START Dataset entries
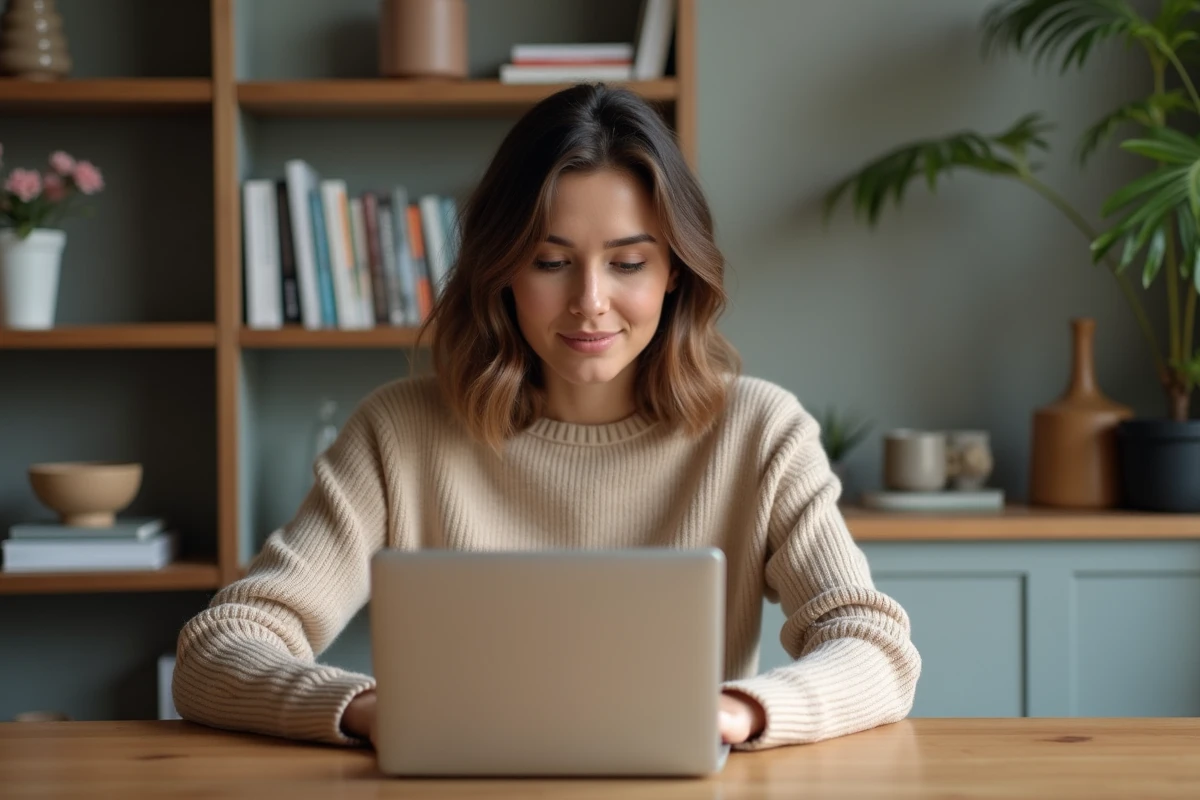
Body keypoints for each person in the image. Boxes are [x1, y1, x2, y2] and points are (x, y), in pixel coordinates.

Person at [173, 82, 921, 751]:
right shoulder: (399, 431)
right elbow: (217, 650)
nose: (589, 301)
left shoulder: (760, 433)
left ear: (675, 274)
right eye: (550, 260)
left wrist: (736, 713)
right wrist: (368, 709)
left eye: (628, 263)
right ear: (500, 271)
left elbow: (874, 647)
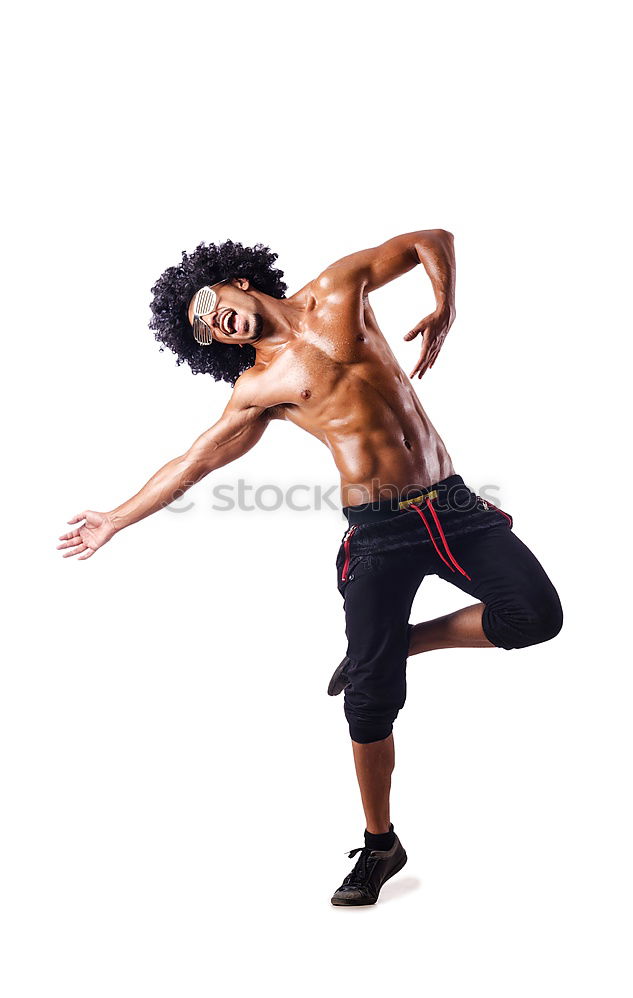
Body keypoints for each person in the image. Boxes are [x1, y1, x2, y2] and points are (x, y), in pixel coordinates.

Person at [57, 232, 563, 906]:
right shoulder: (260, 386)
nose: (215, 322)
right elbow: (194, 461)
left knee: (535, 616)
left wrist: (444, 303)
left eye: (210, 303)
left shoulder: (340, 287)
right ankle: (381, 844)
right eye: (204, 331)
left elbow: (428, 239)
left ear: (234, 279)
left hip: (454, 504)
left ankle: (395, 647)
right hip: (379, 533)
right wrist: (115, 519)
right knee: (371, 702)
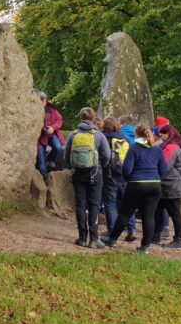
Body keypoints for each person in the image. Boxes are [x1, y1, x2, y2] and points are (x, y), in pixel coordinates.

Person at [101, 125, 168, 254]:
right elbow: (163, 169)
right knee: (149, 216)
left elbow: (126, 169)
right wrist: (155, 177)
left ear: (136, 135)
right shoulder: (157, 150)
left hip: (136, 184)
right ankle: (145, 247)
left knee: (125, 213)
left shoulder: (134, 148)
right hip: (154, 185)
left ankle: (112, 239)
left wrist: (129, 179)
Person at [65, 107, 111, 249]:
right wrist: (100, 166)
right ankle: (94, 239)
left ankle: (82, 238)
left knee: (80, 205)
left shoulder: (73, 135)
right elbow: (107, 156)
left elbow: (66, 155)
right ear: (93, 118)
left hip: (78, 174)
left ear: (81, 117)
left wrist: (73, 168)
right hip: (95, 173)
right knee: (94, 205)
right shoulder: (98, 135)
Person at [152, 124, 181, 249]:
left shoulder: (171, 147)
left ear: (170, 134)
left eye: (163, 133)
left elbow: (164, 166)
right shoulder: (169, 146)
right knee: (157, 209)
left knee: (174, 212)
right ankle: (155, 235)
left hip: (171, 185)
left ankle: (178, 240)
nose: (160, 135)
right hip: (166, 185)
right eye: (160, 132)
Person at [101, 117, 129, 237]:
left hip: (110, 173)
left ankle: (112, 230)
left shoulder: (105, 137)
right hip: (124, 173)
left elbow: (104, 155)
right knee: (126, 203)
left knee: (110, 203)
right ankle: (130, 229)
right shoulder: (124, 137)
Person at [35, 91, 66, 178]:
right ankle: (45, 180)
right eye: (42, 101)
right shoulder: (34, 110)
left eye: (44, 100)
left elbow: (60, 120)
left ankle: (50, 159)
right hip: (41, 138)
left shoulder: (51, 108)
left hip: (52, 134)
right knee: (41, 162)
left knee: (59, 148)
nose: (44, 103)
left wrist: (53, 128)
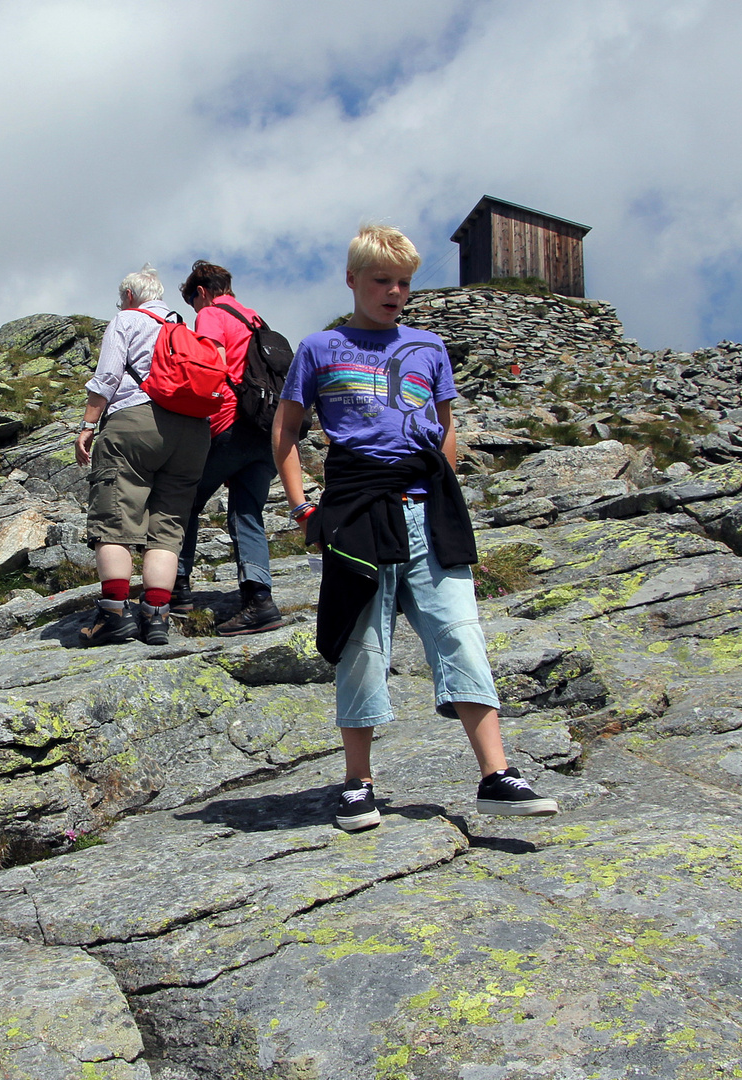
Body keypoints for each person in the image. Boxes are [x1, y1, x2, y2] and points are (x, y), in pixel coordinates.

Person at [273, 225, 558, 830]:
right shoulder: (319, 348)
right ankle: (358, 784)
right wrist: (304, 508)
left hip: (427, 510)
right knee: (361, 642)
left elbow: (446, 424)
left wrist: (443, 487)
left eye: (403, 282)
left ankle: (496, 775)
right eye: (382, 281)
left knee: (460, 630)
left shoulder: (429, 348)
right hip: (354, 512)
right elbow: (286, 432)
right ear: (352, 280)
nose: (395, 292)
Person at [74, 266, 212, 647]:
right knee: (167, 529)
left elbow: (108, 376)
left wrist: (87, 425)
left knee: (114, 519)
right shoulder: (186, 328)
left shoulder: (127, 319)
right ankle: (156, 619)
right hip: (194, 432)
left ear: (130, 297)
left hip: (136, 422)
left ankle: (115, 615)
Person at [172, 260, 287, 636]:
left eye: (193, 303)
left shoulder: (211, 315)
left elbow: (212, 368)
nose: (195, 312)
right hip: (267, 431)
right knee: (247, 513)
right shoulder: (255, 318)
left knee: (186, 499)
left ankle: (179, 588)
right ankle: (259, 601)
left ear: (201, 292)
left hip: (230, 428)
END Dataset entries
START Dataset entries
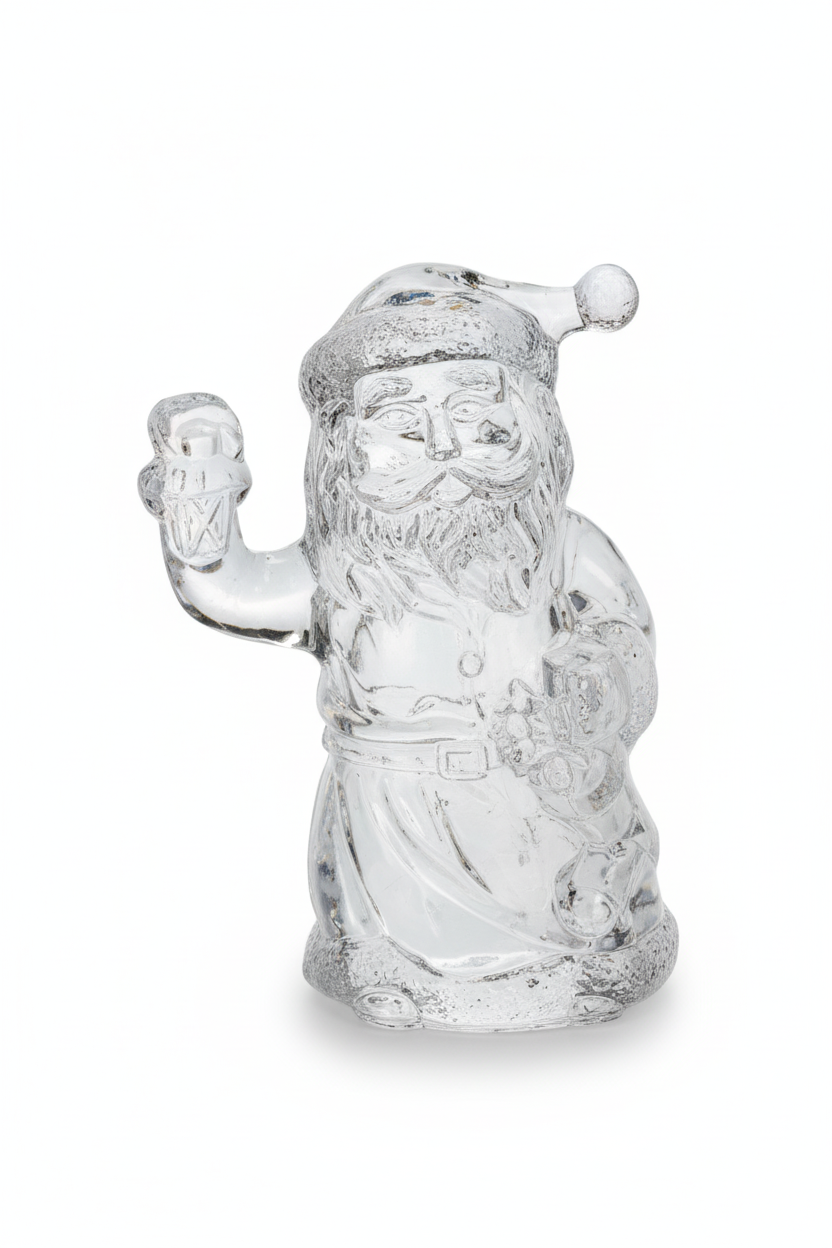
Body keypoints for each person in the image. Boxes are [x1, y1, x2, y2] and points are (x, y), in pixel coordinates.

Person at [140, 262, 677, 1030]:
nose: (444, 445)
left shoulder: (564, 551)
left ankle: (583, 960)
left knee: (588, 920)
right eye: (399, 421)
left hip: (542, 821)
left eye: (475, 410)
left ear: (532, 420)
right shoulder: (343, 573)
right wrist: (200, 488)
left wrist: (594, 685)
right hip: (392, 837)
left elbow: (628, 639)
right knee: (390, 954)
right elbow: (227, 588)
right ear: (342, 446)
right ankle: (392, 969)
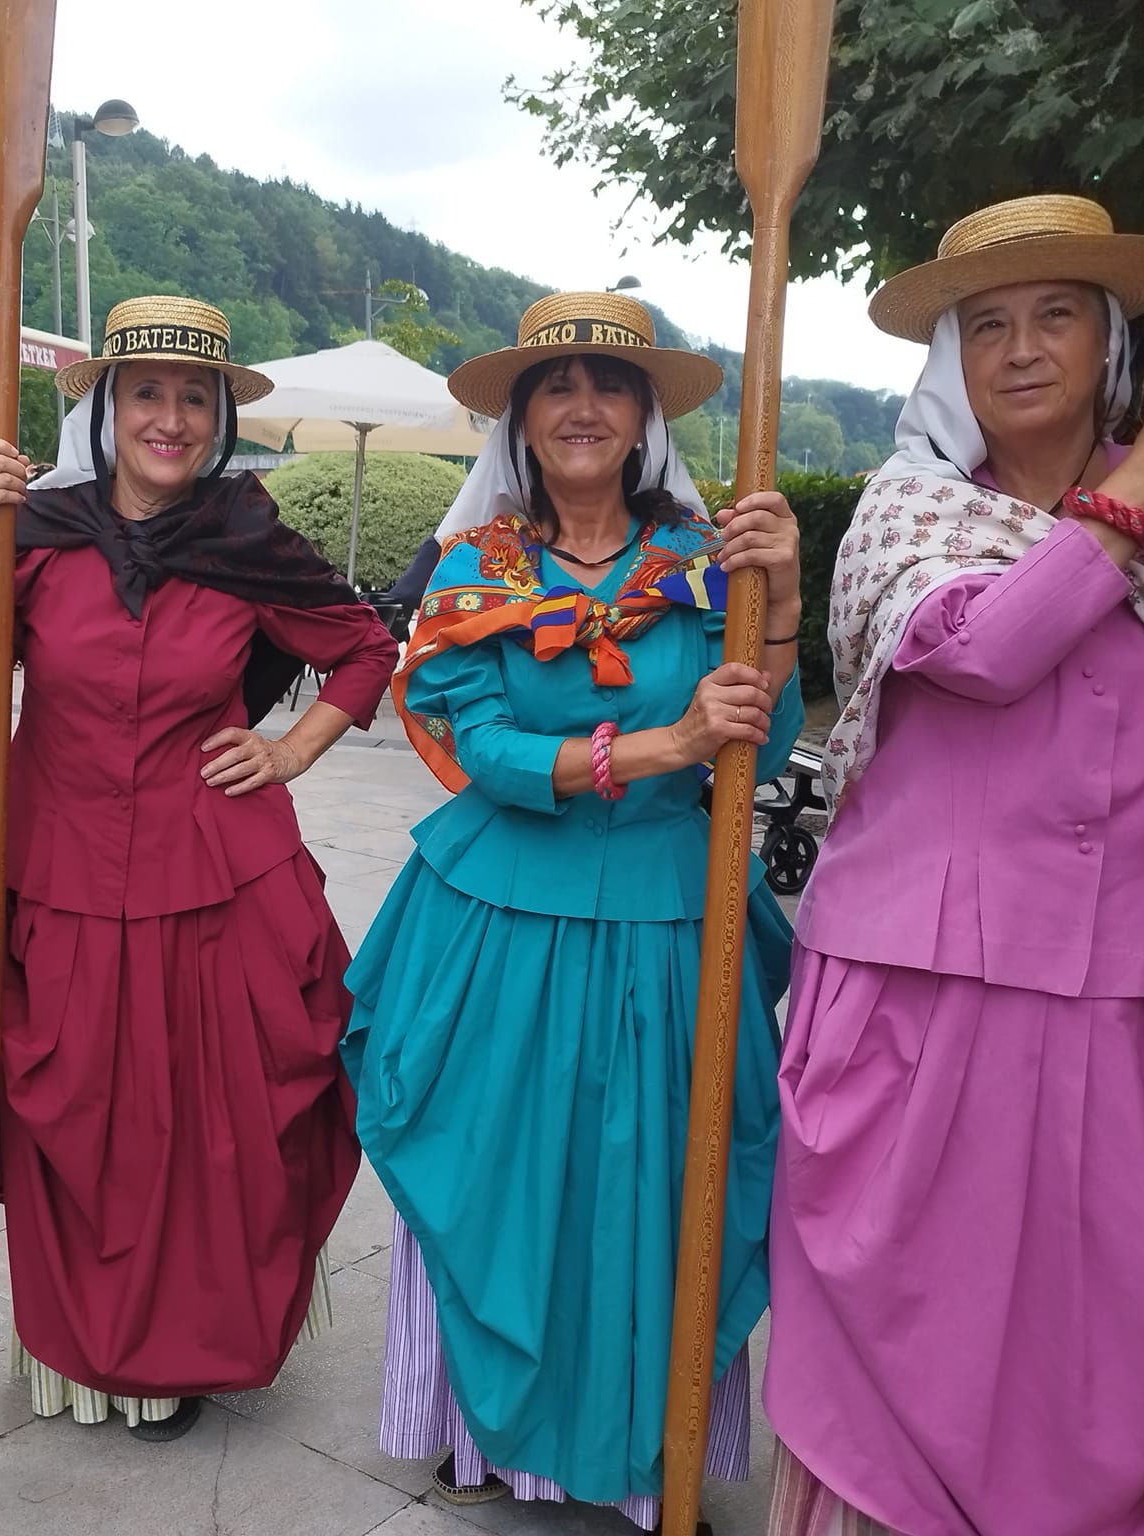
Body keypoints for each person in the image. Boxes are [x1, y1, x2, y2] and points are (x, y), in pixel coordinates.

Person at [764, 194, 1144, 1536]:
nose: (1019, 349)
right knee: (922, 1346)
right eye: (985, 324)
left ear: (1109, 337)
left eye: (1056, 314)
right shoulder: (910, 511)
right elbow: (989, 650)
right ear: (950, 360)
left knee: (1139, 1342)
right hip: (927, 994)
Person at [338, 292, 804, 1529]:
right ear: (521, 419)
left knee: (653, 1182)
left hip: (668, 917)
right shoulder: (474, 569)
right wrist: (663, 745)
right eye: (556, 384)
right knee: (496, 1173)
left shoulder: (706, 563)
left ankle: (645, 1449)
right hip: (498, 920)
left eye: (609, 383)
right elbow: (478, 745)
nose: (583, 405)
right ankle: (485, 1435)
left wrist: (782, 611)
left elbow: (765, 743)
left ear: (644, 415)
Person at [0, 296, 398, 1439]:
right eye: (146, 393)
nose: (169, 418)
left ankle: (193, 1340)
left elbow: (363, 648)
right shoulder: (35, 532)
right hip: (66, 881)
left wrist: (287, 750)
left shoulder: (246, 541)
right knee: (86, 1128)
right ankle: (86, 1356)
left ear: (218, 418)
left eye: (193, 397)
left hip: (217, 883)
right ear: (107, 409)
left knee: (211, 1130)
END Dataset entries
Once the line with "left ankle: (583, 960)" is found above, transcribe each line from it through the line with "right eye: (556, 384)", exactly, and omit the pictures.

left ankle: (583, 960)
left knee: (588, 920)
right eye: (399, 421)
left hip: (542, 821)
left eye: (475, 410)
left ear: (532, 420)
right shoulder: (343, 573)
right wrist: (200, 488)
left wrist: (594, 685)
right hip: (392, 837)
left elbow: (628, 639)
right knee: (390, 954)
right elbow: (227, 588)
right ear: (342, 446)
right ankle: (392, 969)
Body keypoints for each person in the image. Boxes are [x1, y1, x2, y2] and points are (x, y), in pixel coordinates.

Person at [764, 194, 1144, 1536]:
nose: (1019, 349)
right knee: (922, 1346)
right eye: (985, 324)
left ear: (1109, 337)
left eye: (1056, 314)
right shoulder: (910, 511)
right elbow: (989, 650)
right ear: (950, 360)
left knee: (1139, 1342)
right hip: (927, 994)
Person at [338, 292, 804, 1529]:
right ear: (521, 419)
left knee: (653, 1182)
left hip: (668, 917)
right shoulder: (474, 569)
right wrist: (663, 745)
right eye: (556, 384)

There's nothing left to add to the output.